The results of the single structure analysis are presented in the same way as the information about any chain in the LinkProt database, described in details in the Single protein chain data presentation section (Fig. 2).

In particular, the user can download all information about a link-type entanglement and visualization facilitating interpretation of the data. In particular users can download the structure in pdb and xyz format, files for vmd, Mathematica and JSmol, enabling them to view the minimal surface spanned on the closed loop. The file for vmd is written as a tcl script. To view the surface, one has to first open the structure in vmd (the downloaded pdb file), click Extensions-> TK Console and load the tcl script in the new window via File->Load file.

Additionally, user can download all files with smooth representation of the structure. This could be helpful in understanding link-type entanglement in more complicated proteins. LinkProt uses the procedure where chain is being smoothed via averaging coordinates of three neighbouring atoms, as long as the link type of the structure stays unchanged (the running average), or 15 runs are done (the sufficient number in all known cases). The number occuring at the end of the “smooth files” names indicates the number of iterations of that procedure that were applied to a chain.

During the analysis there some errors concerning the input file may occure. We provide a full list of known problems with possible solutions in the Possible errors subsection.

A structure uploaded and analyzed by the user is stored for 14 days (so that it can be viewed again).

Fig. 2 The typical output for a single structure analysis.

Possible errors.

During the analysis some errors concerning input file may occure. We provide a full list of known problems. Clicking on them will display possible solutions. If after reading all known solutions you are sure, that the file is correct and contains the Cα coordinates written in proper way, please send us the file, as that could be a clue how to fix and improve our server.

ERROR(3) - There are at least two Cα atoms with higher index occuring before a lower one.
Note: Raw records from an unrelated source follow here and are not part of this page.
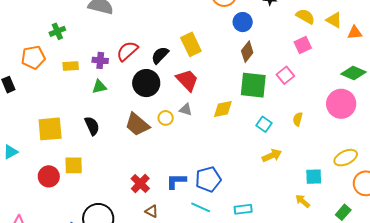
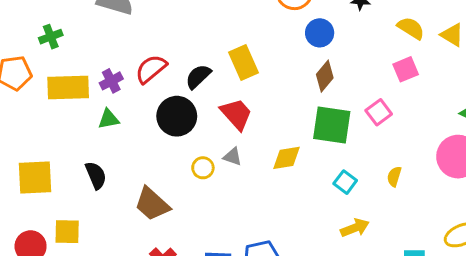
purple cross: (100, 60) -> (111, 81), turned -35
yellow rectangle: (71, 66) -> (68, 87), size x1.8
brown trapezoid: (137, 124) -> (152, 204), moved

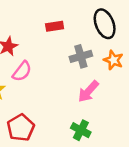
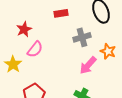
orange star: (113, 60) -> (108, 51), moved

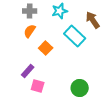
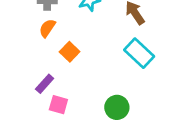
cyan rectangle: (75, 36) -> (139, 53), moved

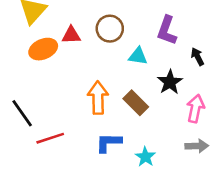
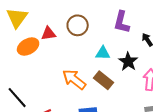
cyan triangle: (138, 56) -> (103, 53), moved
orange arrow: (98, 98) -> (74, 79), turned -45

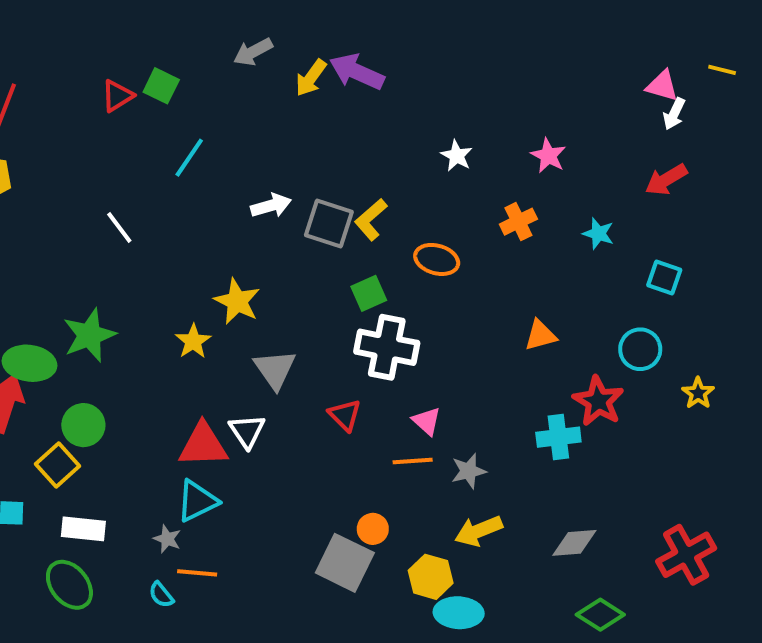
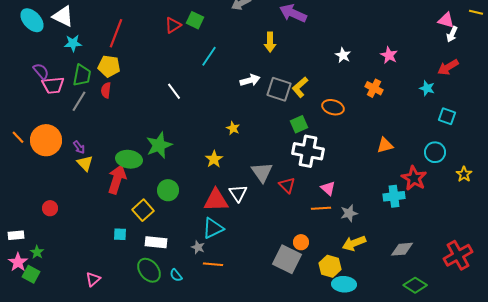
yellow arrow: (311, 78) -> (270, 42), moved, turned -36
orange cross: (518, 222) -> (374, 88), turned -36
cyan star: (598, 234) -> (427, 88), moved
yellow star: (237, 301) -> (233, 128), size x0.6
yellow star: (193, 341) -> (214, 159), moved
gray triangle: (275, 369) -> (262, 172), moved
green circle: (83, 425) -> (168, 190), moved
cyan semicircle: (161, 595) -> (176, 275), moved

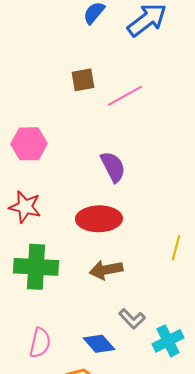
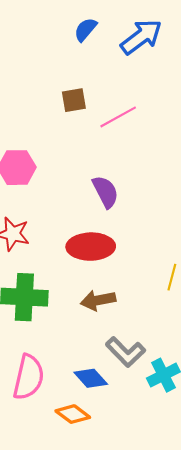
gray L-shape: (132, 319) -> (125, 352), size x1.4
pink semicircle: (40, 343) -> (29, 377), size x1.4

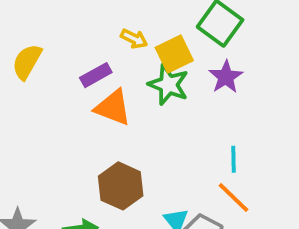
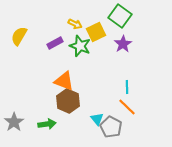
green star: (168, 85) -> (80, 46), moved
orange triangle: (113, 108) -> (64, 81), moved

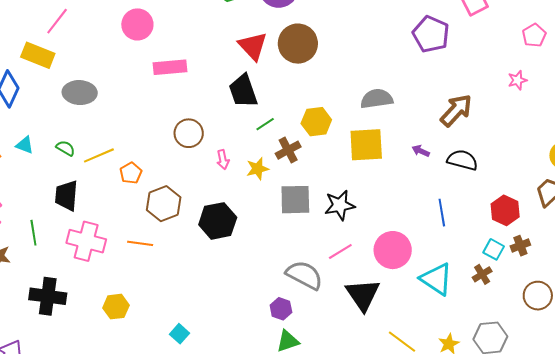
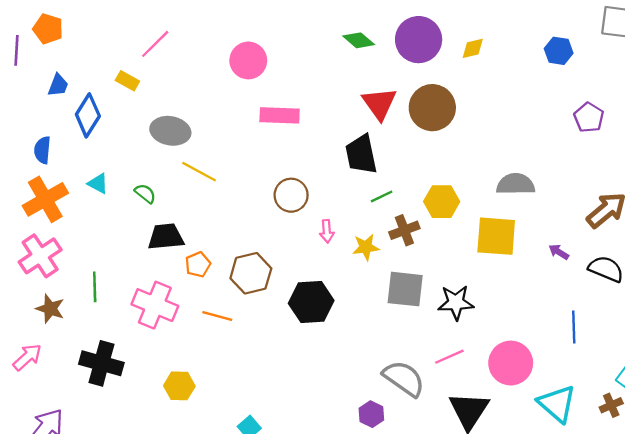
purple pentagon: (431, 34) -> (589, 117), size x0.7
yellow rectangle: (38, 55) -> (127, 81), size x0.6
yellow line: (99, 155) -> (199, 172), moved, turned 44
orange pentagon: (131, 173) -> (198, 265), moved
black trapezoid: (66, 196) -> (166, 237), moved, turned 72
The atoms in pdb file are expected to be ordered according to rising indices. If that is the case, and the analysis of the structure still results in this error, the reason can be bad separation between chains. The chains should be named by a different label, and both should be separated by "TER" line. If that is the case and the ERROR(3) repeats, try to upload one chain at a time.
This error can also happen if there is some nonstandard way of naming the residues. E.g. structures with the indices as follows 1P,2P,3P,...,95P,96P,1,2,3,... within the same chain will result in this ERROR. In such case please change the notation to standard one.